**Written tasks:**
a. Write out the stretch of the pinned-box post from "The only solution" through "y though that.".
b. Answer yes or no for each statement about the pinned-box post, and quote the words of the post that decide it: (i) the writer has control of the source code for Foo; (ii) moving x to the heap satisfies the type-checker; (iii) the only solution that worked used a raw pointer to x.

**Selected passage:**

○ ○ ○ ○ ○ ○ ○

A pinned box should do the trick, I belive.
struct Bar<'a> {
x: Pin<Box<Vec<usize>>>,
y: Foo<'a>,
}
Now the structure looks like this
and when I move it, the references point to the same memory.
However, moving x to the heap isn't enough for the type-checker. It still thinks that moving the pinned box will move what it points to.
If I implement Bar's constructor like this:
impl<'a> Bar<'a> {
pub fn new() -> Self {
let v: Vec<usize> = vec![1, 2, 3];
let x = Box::pin(v);
let y = Foo::new(&x);
Bar { x, y }
}
}
I get the error
error[E0515]: cannot return value referencing local variable `x`
--> src/main.rs:22:9
|
21 | let y = Foo::new(&x);
| -- `x` is borrowed here
22 | Bar { x, y }
| ^^^^^^^^^^^^ returns a value referencing data owned by the current function
error[E0505]: cannot move out of `x` because it is borrowed
--> src/main.rs:22:15
|
17 | impl<'a> Bar<'a> {
| -- lifetime `'a` defined here
...
21 | let y = Foo::new(&x);
| -- borrow of `x` occurs here
22 | Bar { x, y }
| ------^-----
| | |
| | move out of `x` occurs here
| returning this value requires that `x` is borrowed for `'a`
Some errors have detailed explanations: E0505, E0515.
For more information about an error, try `rustc --explain E0505`.
(Playground)
Even though the object I take a reference of sits on the heap, and doesn't move, the checker still sees me borrowing from an object that moves, and that, of course, is a no-no.
Here, you might stop and notice that I am trying to make two pointers to the same object, so Rc or Arc is an obvious solution. And it is, but I would have to change the implementation of Foo to have an Rc member instead of a reference. While I do have control of the source code for Foo, and I could update it and all the code that uses it, I am reluctant to make such a major change if I can avoid it. And I could have been in a situation where I am not in control of the Foo, so I couldn't change its implementation, and I would love to know how I would solve that situation then.
The only solution I could get to work was to get a raw pointer to x, so the type-checker doesn't see that I borrow it, and then connect x and y though that.
impl<'a> Bar<'a> {
pub fn new() -> Self {
let v: Vec<usize> = vec![1, 2, 3];
let x = Box::new(v);
let (x, y) = unsafe {
let ptr: *mut Vec<usize> = Box::into_raw(x);
let w: &Vec<usize> = ptr.as_ref().unwrap();
(Pin::new(Box::from_raw(ptr)), Foo::new(&w))
};
Bar { x, y }
}
}
Playground code here
What I don't know is if this is the right way to do it. It seems rather complicated, but perhaps it is the only way to make a structure like this in Rust? That some sort of unsafe is needed to trick the compiler. So that is the first of my questions.

○ ○ ○ ○ ○ ○ ○

**Entries shown:**
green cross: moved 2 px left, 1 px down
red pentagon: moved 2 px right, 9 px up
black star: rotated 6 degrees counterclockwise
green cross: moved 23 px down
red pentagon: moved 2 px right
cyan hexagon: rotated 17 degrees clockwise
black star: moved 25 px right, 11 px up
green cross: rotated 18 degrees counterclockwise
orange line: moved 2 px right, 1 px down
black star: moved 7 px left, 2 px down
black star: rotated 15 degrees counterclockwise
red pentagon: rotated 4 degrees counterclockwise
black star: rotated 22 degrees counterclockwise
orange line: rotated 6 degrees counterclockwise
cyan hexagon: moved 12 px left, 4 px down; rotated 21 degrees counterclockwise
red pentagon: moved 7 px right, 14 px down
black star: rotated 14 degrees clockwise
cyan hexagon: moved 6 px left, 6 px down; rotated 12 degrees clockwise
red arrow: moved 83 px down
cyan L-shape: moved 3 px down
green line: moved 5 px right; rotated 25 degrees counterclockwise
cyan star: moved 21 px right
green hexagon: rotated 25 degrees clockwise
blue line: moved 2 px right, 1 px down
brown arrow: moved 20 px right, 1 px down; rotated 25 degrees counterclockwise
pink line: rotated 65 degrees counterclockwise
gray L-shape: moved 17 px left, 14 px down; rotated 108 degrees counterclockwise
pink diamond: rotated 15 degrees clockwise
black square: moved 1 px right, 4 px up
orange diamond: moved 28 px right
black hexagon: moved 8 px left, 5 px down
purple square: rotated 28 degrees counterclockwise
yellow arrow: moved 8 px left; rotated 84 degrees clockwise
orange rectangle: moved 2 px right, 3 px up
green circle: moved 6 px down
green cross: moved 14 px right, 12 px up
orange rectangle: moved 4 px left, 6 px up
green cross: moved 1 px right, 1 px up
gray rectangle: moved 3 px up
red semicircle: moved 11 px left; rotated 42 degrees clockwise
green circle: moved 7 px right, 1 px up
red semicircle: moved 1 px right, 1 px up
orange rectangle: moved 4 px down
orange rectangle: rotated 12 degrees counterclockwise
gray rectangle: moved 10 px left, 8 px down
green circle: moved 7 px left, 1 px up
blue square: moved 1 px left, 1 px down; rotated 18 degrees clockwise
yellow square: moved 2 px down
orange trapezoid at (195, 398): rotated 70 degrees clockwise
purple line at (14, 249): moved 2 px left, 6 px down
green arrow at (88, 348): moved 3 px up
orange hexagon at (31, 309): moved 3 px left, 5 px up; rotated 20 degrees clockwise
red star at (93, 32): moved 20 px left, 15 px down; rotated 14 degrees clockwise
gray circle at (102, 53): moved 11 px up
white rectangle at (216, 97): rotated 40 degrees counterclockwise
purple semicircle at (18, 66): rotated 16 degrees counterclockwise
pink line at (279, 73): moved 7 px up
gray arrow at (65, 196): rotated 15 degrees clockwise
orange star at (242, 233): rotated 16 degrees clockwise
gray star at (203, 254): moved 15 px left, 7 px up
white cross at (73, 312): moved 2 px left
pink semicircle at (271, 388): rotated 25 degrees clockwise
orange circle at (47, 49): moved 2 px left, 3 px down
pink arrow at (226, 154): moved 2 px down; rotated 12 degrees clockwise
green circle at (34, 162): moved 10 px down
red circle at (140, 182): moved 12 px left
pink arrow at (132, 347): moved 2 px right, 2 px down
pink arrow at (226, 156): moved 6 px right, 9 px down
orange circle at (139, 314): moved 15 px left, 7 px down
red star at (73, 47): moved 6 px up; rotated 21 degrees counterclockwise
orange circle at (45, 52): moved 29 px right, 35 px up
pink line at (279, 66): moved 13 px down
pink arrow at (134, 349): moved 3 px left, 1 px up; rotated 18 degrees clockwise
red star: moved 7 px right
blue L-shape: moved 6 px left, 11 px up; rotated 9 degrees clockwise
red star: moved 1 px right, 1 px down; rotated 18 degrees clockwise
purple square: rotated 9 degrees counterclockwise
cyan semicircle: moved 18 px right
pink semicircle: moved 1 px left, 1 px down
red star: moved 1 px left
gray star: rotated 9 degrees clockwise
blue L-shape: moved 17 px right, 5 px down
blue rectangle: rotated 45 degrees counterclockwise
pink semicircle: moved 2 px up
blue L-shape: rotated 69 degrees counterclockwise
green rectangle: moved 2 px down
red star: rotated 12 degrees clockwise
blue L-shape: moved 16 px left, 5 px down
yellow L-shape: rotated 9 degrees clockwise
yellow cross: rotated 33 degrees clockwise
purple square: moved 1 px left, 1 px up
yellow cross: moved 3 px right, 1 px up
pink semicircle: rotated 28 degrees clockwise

○ ○ ○ ○ ○ ○ ○

**Problem solutions:**
a.
The only solution I could get to work was to get a raw pointer to x, so the type-checker doesn't see that I borrow it, and then connect x and y though that.

b.
(i) Yes: "While I do have control of the source code for Foo"
(ii) No: "moving x to the heap isn't enough for the type-checker"
(iii) Yes: "The only solution I could get to work was to get a raw pointer to x"